Now I can reuse the previous schema without manually re-creating the TempCust format.  After importing, I pointed to the root node of my new schema and set its Data Structure Type property to the TempCustType option in the drop down list.  Immediately, the type gets loaded into my new schema.  I changed the root node name to “TempCust” and set the Root Reference of the schema to the “TempCust” node (since we now have a multi-root schema).  Now, when the BizTalk engine debatches the NewCustomers message and is looking for a schema that corresponds to the TempCust message, we’ve got one.

Nice!  Now if I deploy, and reset my database, I see three individual messages get sent out of BizTalk, one for each row in the database table.  This model works well because if any changes are made to the auto-generated schema, my “SingleCustomer” message also gets updated.  I don’t have to keep two separate (but related) schemas manually in sync.

Also note that now you’ll want to be binding to the http://%5Bnamespace%5D#TempCust type, not the original schema generated by the SQL adapter.  So an orchestration message would be of the above type, not the envelope.  Or if you have a send port listening for message types, the http://%5Bnamespace%5D#TempCust is the type that matters, since the http://%5Bnamespace%5D#NewCustomers format no longer exists after the pipeline debatches the original message into the resulting individual messages.

There you go.  Any other ways you folks handle this sort of thing?

Technorati Tags:

Author: Richard Seroter

Richard Seroter is currently the Chief Evangelist at Google Cloud and leads the Developer Relations program. He’s also an instructor at Pluralsight, a frequent public speaker, the author of multiple books on software design and development, and a former InfoQ.com editor plus former 12-time Microsoft MVP for cloud. As Chief Evangelist at Google Cloud, Richard leads the team of developer advocates, developer engineers, outbound product managers, and technical writers who ensure that people find, use, and enjoy Google Cloud. Richard maintains a regularly updated blog on topics of architecture and solution design and can be found on Twitter as @rseroter.

65 thoughts

  1. Hi Richard… I actually have a comment about your article entitled “BizTalk Aggregation Pattern for Large Batches” that was on your previous Blog.

    My questions are…

    1) when you promote the fields, are you promoting to a property field or a distinguished field (and does it matter and why)?

    2) could you please send be a sample of what the input document actually looks like… I’m doing something very similar, but I’m having issues on how to create the Envelope and document schema for my input document…

    Hope your new job is going well!

    Thanks in advance, Brian

  2. Hi there Brian,

    I’m promoting to a property field. A distinguished field is pretty much a pointer to a spot in the message. If a value exists when it passes through the pipeline, that value is injected into context. If not, when you reference that distinguished field in the orchestration it uses the XPath to try and find it again.

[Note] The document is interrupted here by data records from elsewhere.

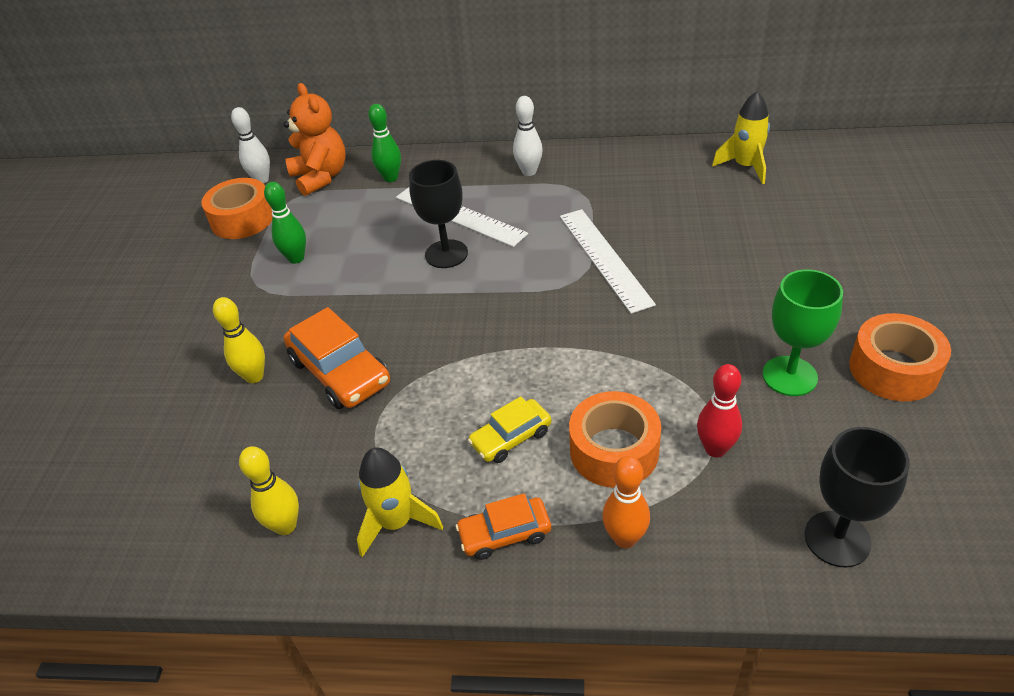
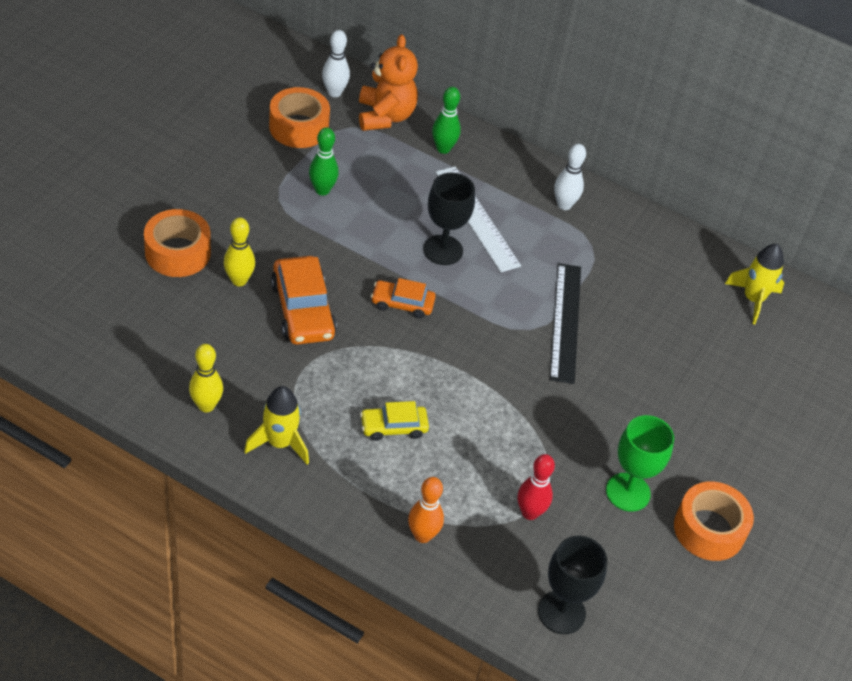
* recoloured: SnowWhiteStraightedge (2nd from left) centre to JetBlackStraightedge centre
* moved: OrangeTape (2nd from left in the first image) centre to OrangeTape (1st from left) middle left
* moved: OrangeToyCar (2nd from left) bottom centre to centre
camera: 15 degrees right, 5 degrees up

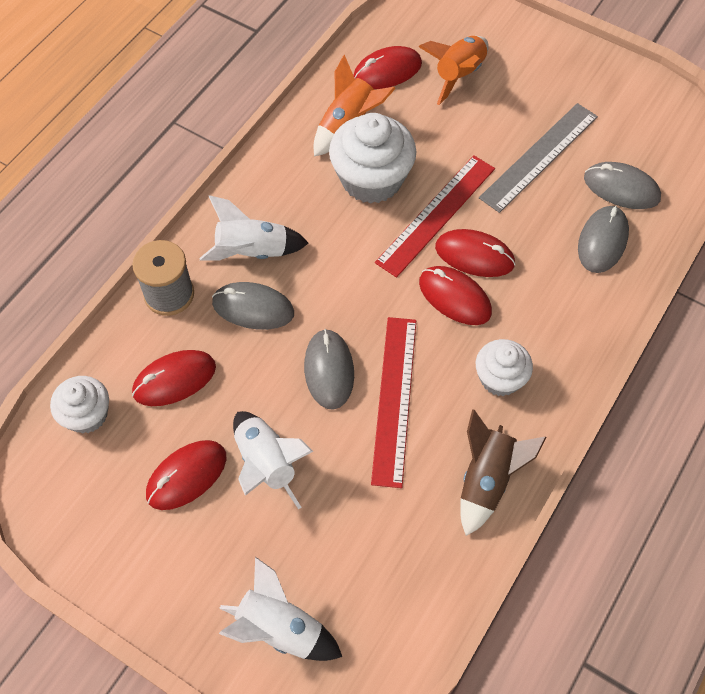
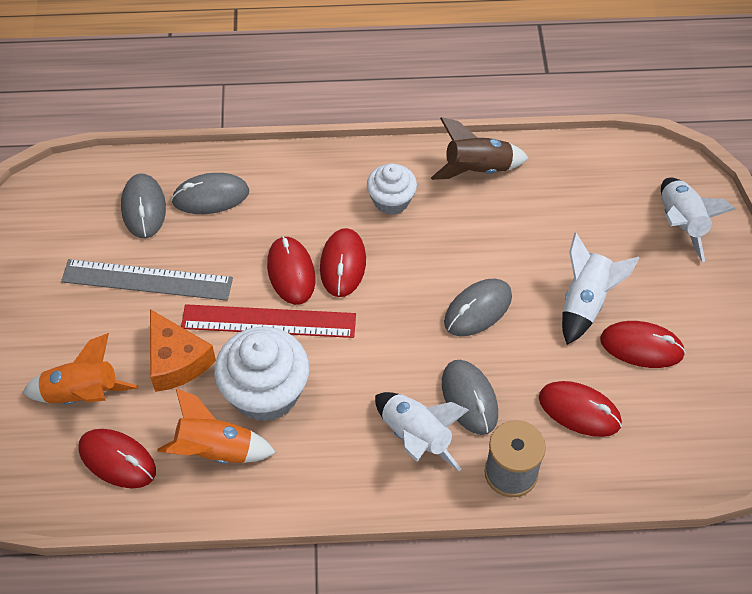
* removed: ScarletStraightedge (1st from left) centre
* removed: SnowWhiteMuffin (1st from left) middle left
* added: OrangePieceOfCheese middle left
camera: 125 degrees left, 5 degrees down

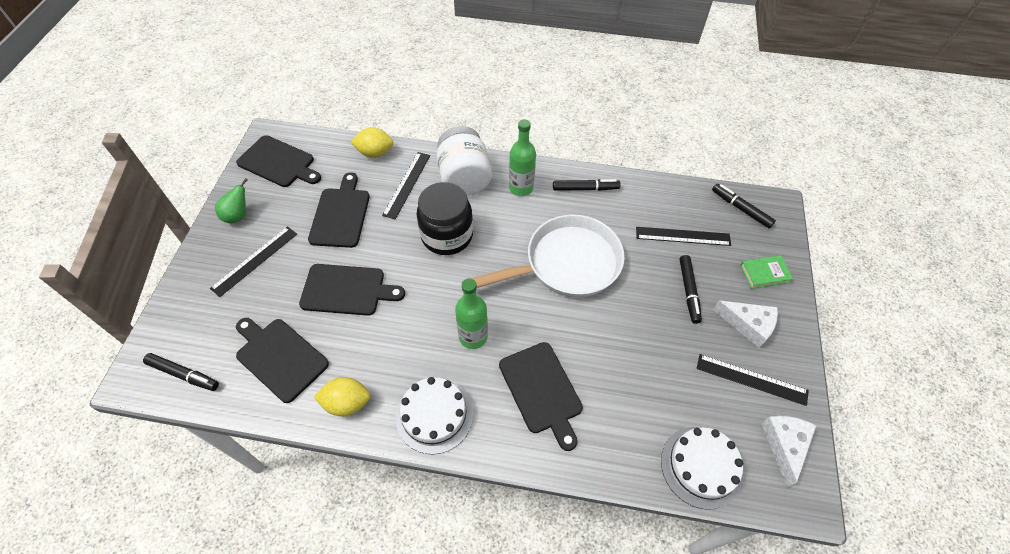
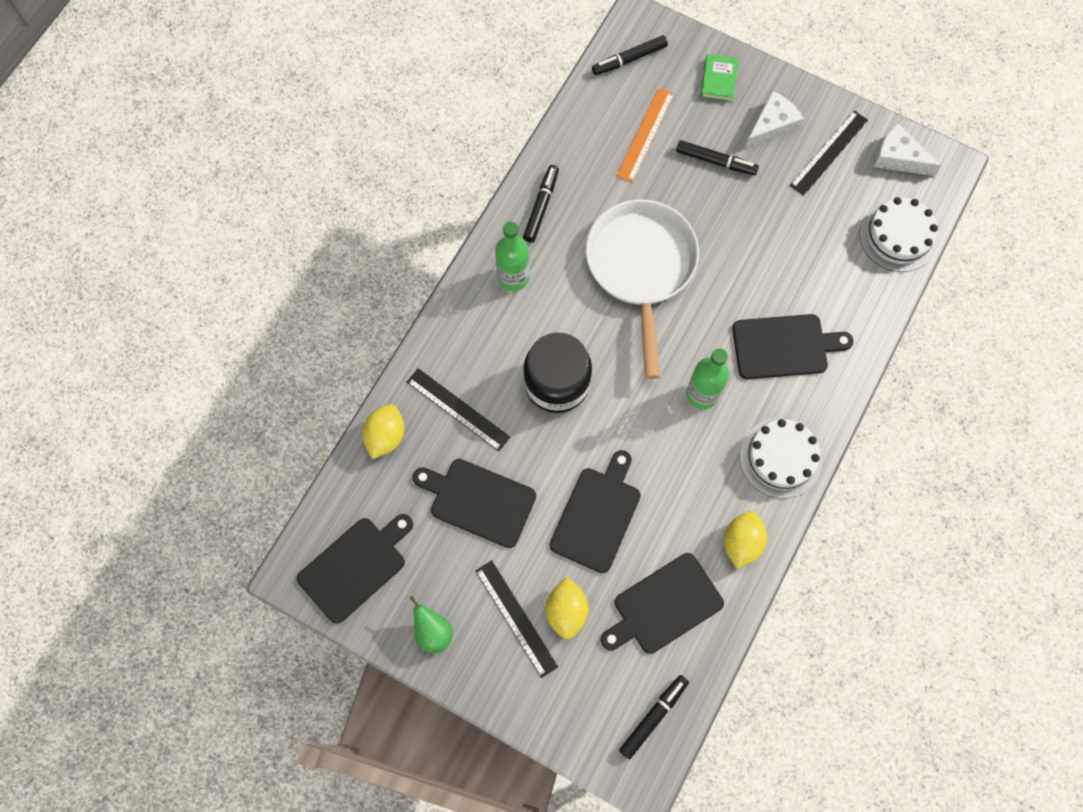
* removed: SnowWhiteJamJar top centre
* recoloured: JetBlackStraightedge (3rd from left) middle right to OrangeStraightedge top centre
* added: YellowLemon (2nd from left) bottom centre
camera: 70 degrees left, 15 degrees up

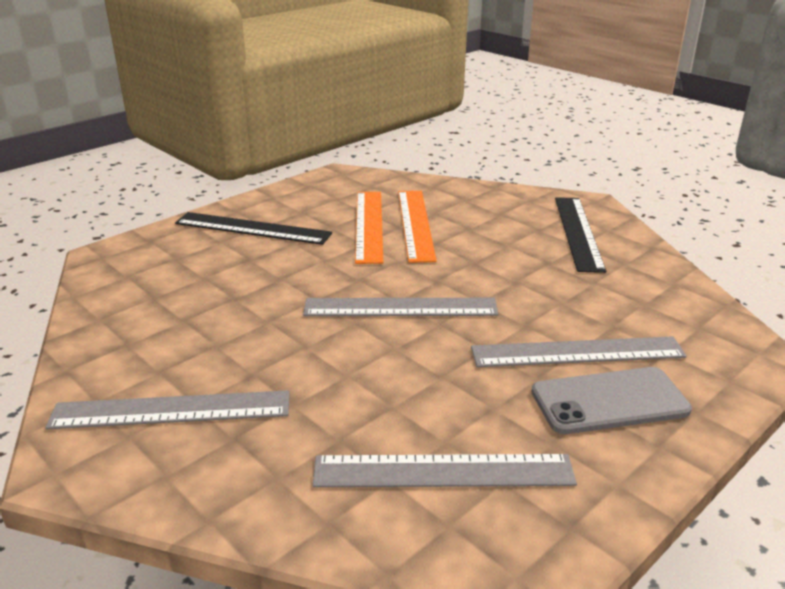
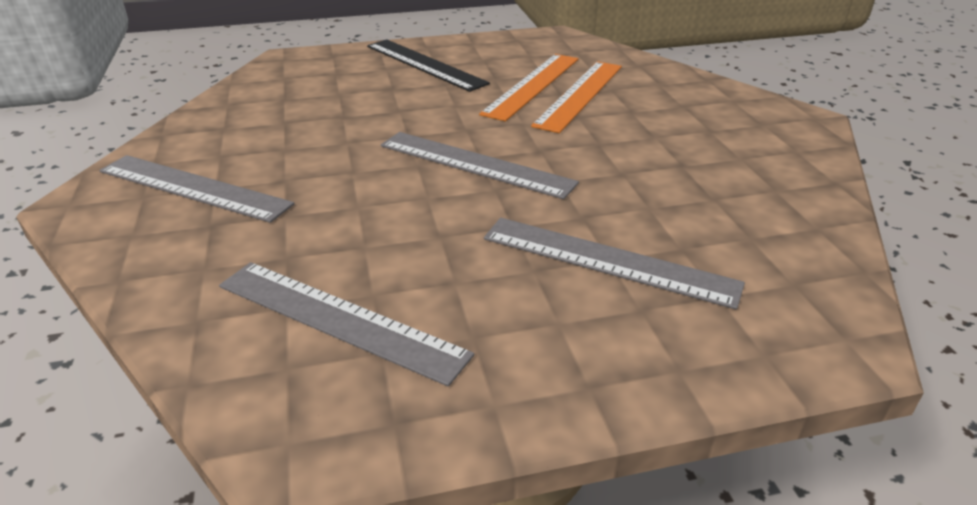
* removed: JetBlackStraightedge (2nd from left) middle right
* removed: AshGreyMobilePhone bottom right
camera: 30 degrees right, 5 degrees up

    A promoted field is actually used when the message arrives to find subscriptions. All promoted values are processed to see if any subscriptions match the message. So, there’s a performance and storage consideration when using promoted fields. That’s why distinguished fields are “cheaper”.

    However, to do routing, the value must be promoted so that it’s visible to the engine. BizTalk doesn’t “see” distinguished fields when considering how to route a message.

    As for a sample, I don’t have my “demo” VM on this new laptop (silly me!), but this post shows you the messages and schema options … http://weblogs.asp.net/jan/archive/2004/03/07/85259.aspx.

    Good luck!

  3. Hi richard,

    I discover that you can simply split the XML file (even through SQL adapter) by simply put the node max min both = 1.

    No envelope /no “extra virtual” body schema is needed.

    Please test it, it should work.

  4. More, sorry I forgot one thing to make this work, discover this a long time ago but never posted it:
    1. set BOTH Min an dMax Occurs on the TempCust node to 1.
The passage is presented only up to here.